Am 30. Juni stellte CIA-Direktor John Ratcliffe auf einem Technik-Gipfel in Washington eine Aussage in den Raum, die sich nur wenige in seiner Position öffentlich trauen. Über die heutigen Frontier-KI-Modelle sagte er, es sei nicht „fehl am Platz, ihre Fähigkeiten mit digitalen Atomwaffen zu vergleichen“. Er ist kein Sicherheitsaktivist und kein Akademiker mit einer These zum Verkauf. Er leitet einen Geheimdienst. Er griff zu etwa den schwersten Worten, die jemand in seinem Amt öffentlich aussprechen darf.
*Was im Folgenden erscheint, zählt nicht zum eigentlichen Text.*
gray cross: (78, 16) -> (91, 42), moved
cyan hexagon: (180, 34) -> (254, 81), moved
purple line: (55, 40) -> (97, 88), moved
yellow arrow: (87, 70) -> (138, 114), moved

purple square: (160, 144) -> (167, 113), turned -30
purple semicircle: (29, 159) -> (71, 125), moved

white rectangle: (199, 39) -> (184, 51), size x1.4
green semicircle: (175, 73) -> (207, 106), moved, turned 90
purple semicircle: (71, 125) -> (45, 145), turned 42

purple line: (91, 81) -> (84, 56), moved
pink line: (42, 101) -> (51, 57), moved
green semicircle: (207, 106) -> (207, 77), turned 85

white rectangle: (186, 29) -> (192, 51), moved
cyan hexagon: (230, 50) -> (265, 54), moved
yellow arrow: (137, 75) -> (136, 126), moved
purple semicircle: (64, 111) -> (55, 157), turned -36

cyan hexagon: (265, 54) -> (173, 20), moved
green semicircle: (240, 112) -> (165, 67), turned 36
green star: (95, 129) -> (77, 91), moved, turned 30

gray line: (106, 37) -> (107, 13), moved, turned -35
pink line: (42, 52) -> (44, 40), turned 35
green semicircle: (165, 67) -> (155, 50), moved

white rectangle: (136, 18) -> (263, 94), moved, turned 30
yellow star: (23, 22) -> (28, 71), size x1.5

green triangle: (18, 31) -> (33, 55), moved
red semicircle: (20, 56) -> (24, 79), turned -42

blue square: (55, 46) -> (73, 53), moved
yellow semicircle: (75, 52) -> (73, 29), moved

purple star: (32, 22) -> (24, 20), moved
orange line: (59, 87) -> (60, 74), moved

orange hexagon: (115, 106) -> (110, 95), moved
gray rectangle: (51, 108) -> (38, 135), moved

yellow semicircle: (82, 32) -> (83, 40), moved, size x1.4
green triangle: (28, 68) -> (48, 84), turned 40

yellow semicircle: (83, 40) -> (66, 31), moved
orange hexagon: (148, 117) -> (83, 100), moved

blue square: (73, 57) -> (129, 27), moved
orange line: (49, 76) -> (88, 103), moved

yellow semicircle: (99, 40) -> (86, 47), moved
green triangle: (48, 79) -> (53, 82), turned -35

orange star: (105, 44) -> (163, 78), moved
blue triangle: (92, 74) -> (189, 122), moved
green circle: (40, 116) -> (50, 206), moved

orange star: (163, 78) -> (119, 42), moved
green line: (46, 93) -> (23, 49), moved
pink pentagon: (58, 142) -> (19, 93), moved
Er ist nicht der Einzige. Im März sagte die damalige Director of National Intelligence Tulsi Gabbard aus, dass Menschen die Kontrolle über diese Systeme behalten müssen. Der Direktor der NSA soll Senatoren mitgeteilt haben, dass Anthropics Mythos-Modell brach in wenigen Stunden in fast alle klassifizierten Systeme der Behörde ein während eines autorisierten Tests. In den letzten Wochen haben die Cybersicherheitschefs der Five Eyes eine seltene gemeinsame Erklärung abgegeben und gewarnt, dass wir „jetzt handeln müssen“. Wenn die Menschen, die den klassifizierten Verkehr lesen, in der Öffentlichkeit so sprechen, lohnt es sich, innezuhalten und zuzuhören.

Wo die Metapher zutrifft

Eine Kernwaffe ist der Maßstab, den die Welt für „so gefährlich wie eine Technologie werden kann“ verwendet. KI als digitale Version davon zu bezeichnen, ist eine Art zu sagen, dass diese Werkzeuge nun Schaden in einem Ausmaß anrichten können, das früher einen Staat und einen Sprengkopf erforderte: verheerende Cyber-Intrusion oder echte Hilfe beim Design eines Pathogens. Darin hat Ratcliffe recht, und dass ein amtierender Geheimdienstchef es in einer öffentlichen Rede sagt, ist selbst die Nachricht.

Wo es bricht

Der Vergleich schmuggelt eine Beruhigung ein, denn eine Atomwaffe hat eine gnädige Eigenschaft: Sie entscheidet nie etwas. Ein Sprengkopf liegt in seinem Silo und wartet. Er hat keine Ziele. Er tut exakt nichts, bis ein Mensch zwei Schlüssel dreht. Jede Sicherheitsvorkehrung, die wir um die Bombe gebaut haben, von der Befehlskette bis zu Rüstungskontrollverträgen, funktioniert, weil die Waffe ein Werkzeug in menschlichen Händen bleibt.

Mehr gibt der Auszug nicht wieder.